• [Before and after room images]
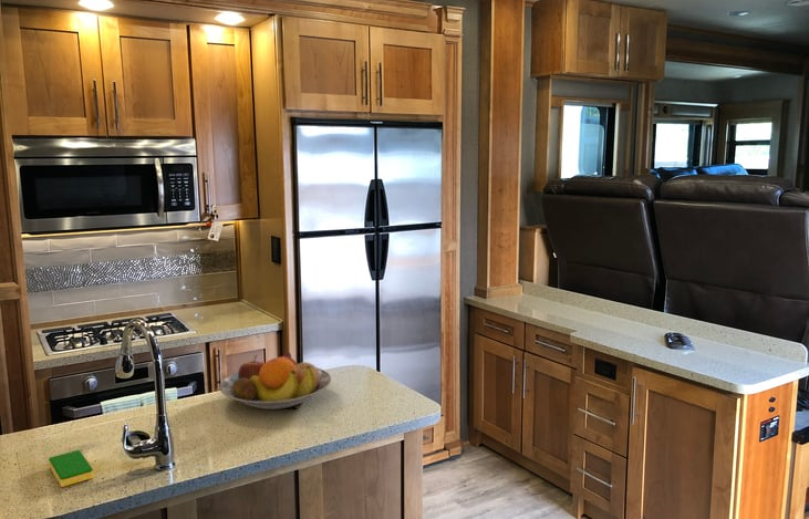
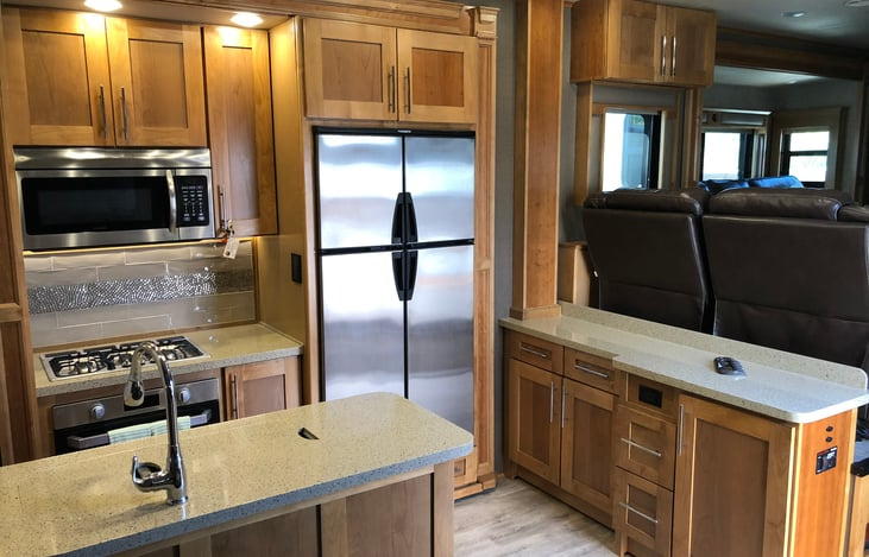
- dish sponge [48,449,94,488]
- fruit bowl [218,351,332,411]
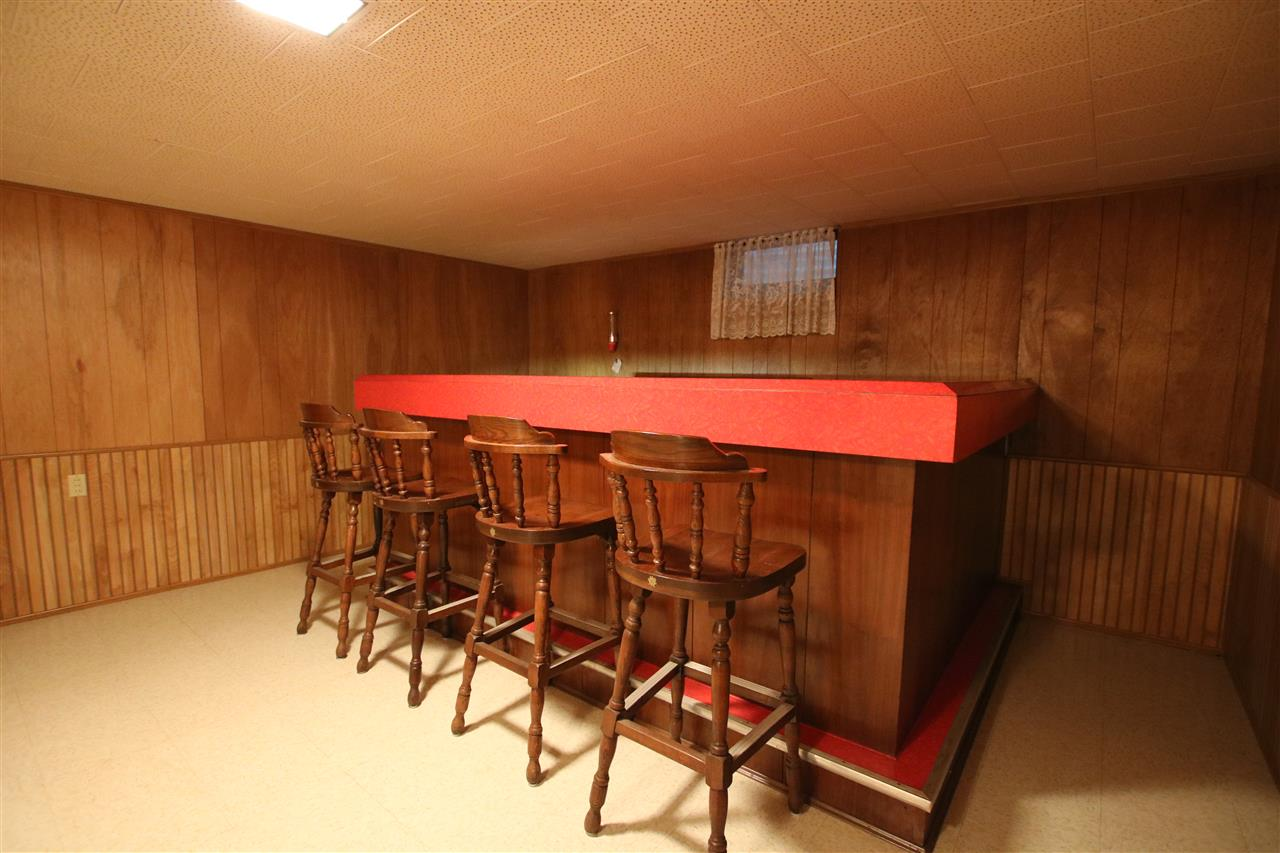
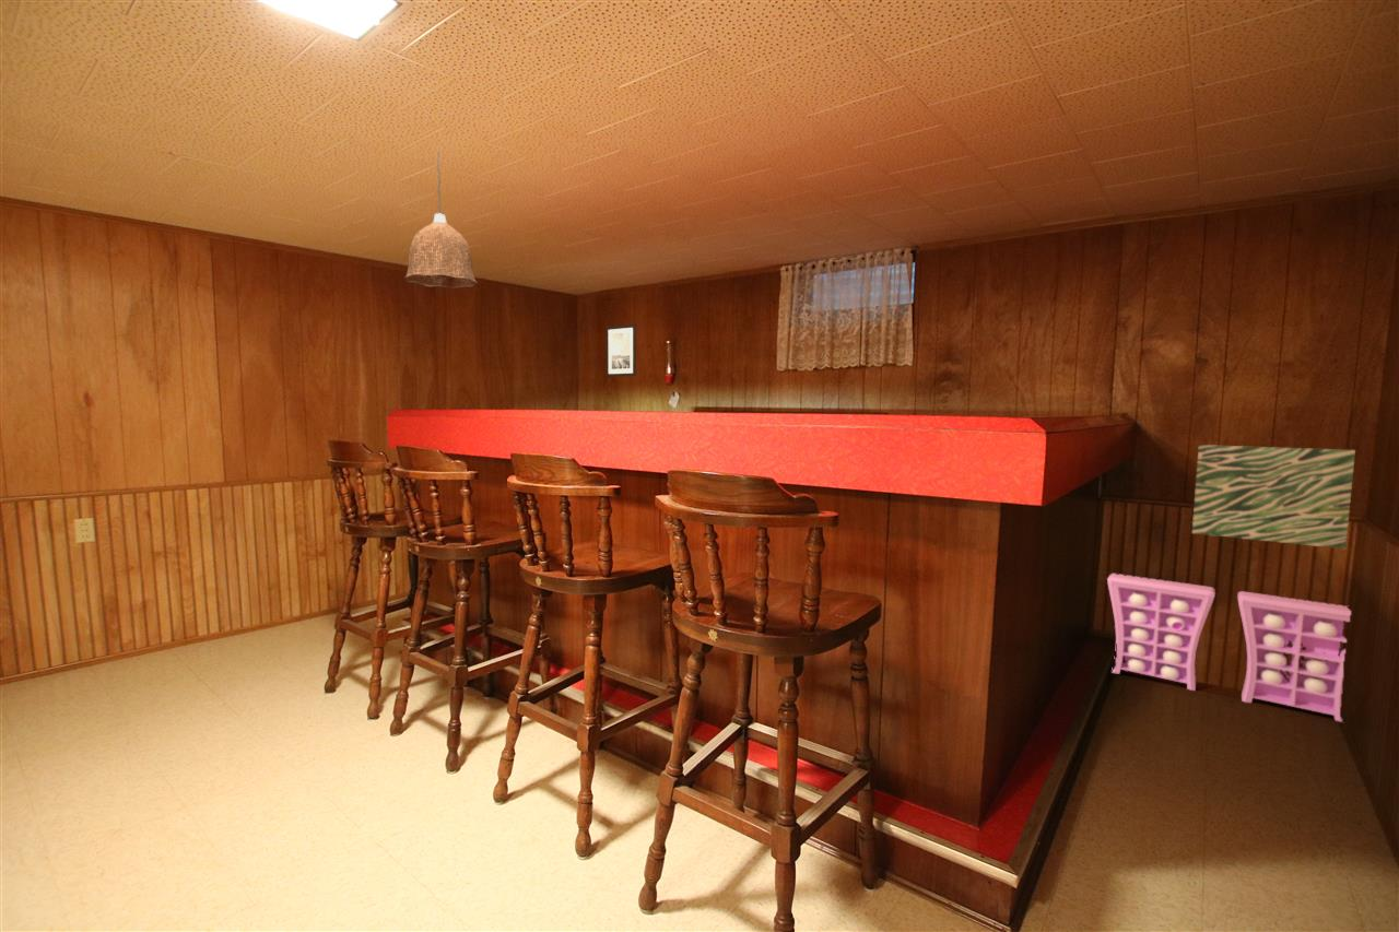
+ storage cabinet [1106,573,1352,723]
+ pendant lamp [403,150,479,290]
+ wall art [1191,444,1356,550]
+ wall art [604,323,637,378]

• [What this task involves]
Scan the entries and show every line in which the word "wall" is found.

• [Your solution]
+ wall art [1191,444,1356,550]
+ wall art [604,323,637,378]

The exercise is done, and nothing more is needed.